* YOUR INSTRUCTIONS *
In the records below, begin at the line containing "This can include" and end at the line containing "We offer you"; quote every line in that span exactly, including both boundary lines, and no others.

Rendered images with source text
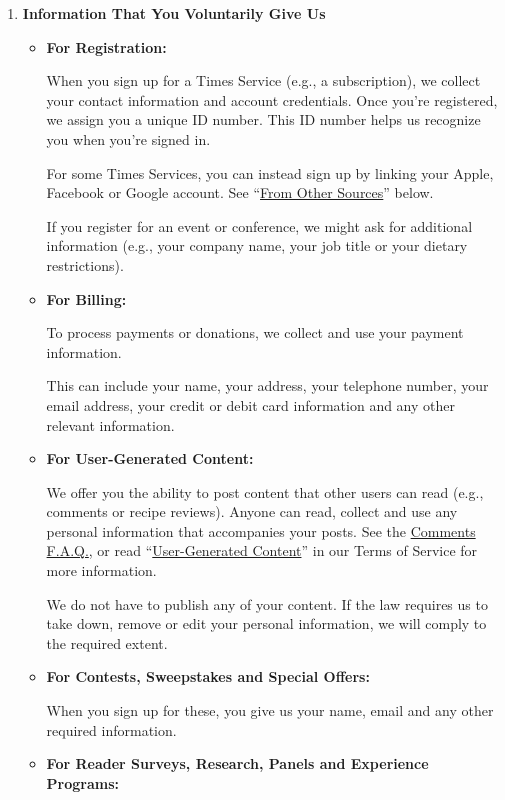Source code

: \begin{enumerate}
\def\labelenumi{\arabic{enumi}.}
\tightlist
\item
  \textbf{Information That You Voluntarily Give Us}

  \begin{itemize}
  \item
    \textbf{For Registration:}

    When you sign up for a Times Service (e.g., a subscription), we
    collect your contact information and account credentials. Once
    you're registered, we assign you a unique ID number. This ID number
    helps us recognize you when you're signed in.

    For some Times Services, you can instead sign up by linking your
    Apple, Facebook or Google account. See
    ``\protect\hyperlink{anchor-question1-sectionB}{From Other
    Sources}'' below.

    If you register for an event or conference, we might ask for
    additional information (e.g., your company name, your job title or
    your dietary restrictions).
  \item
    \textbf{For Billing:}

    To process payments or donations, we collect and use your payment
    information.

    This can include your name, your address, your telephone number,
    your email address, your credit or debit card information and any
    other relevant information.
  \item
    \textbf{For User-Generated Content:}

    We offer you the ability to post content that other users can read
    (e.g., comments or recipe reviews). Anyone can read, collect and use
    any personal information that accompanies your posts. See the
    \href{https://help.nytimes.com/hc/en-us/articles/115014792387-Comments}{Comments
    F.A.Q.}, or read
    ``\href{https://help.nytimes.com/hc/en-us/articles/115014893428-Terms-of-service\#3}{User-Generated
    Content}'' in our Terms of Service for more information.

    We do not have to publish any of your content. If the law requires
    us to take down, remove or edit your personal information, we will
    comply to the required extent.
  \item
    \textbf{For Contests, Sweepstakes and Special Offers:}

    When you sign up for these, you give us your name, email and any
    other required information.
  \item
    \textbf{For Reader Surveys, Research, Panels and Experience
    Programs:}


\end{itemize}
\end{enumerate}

* SOLUTION FOR THIS TASK *
    This can include your name, your address, your telephone number,
    your email address, your credit or debit card information and any
    other relevant information.
  \item
    \textbf{For User-Generated Content:}

    We offer you the ability to post content that other users can read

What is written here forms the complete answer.